INSTRUCTIONS:
a: In the charger teardown post, how much does the charger weigh?
b: Reproduce the charger teardown post word for word from "This charger claims" up to and including "a low-cost charger.".

This blog post is about testing and tearing down a 120W fast-charger bought for 2.6 yuan on Douyin Mall.
This charger claims to be compatible with Huawei devices and is designed to look like an official Huawei charger.
Let's take a look at the quality of such a low-cost charger.
Test and teardown video: https://www.bilibili.com/video/BV1kf42127Cu/
Unboxing and teardown review of the Yuli/Torria adjustable power supply X08P3010: https://blog.zeruns.com/archives/698.html
Simple unboxing and review of the Ruideng RD6012P programmable adjustable power supply, a 60V 12A DC power supply with buck and linear voltage reduction: https://blog.zeruns.com/archives/740.html
Purchase link for the official Huawei 100W charger: https://u.jd.com/9sxOBRm
Product Appearance
It has only one USB-A output port, with "120W Fast Charge" written below.
Information printed on the charger:
- Model: 120W
- Input: 180-240V ~ 1.8A 50/60Hz
- Output: 5V/9V/12V/15V=3A, 20V=3.3A
Manufacturer: Shenzhen Vitamei Trading Co., Ltd.
The charger weighs 53.5 grams.
Testing
First, let's test the supported fast-charging protocols. There are quite a few, but the maximum output voltage only reaches 12V, not the claimed 20V.

SOURCE DATA:
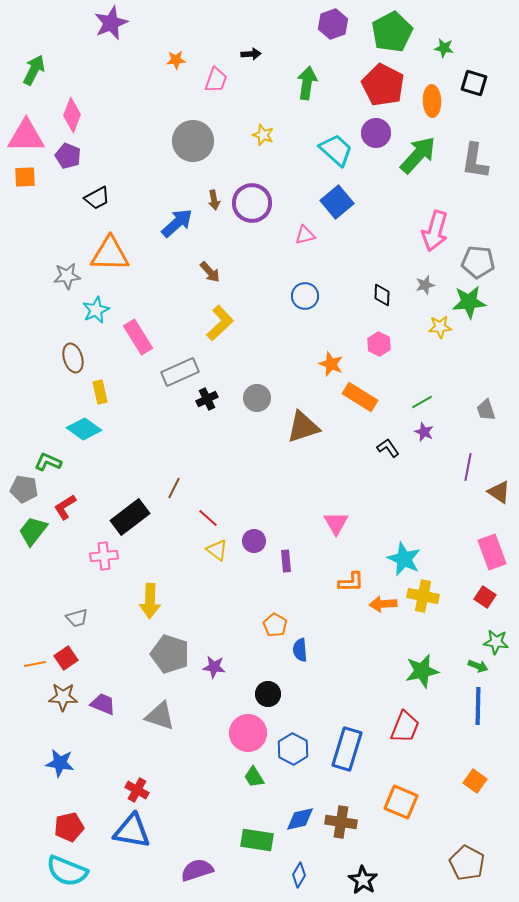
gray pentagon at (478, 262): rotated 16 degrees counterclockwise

FINAL RESULTS:
a: 53.5 grams.

b:
This charger claims to be compatible with Huawei devices and is designed to look like an official Huawei charger.
Let's take a look at the quality of such a low-cost charger.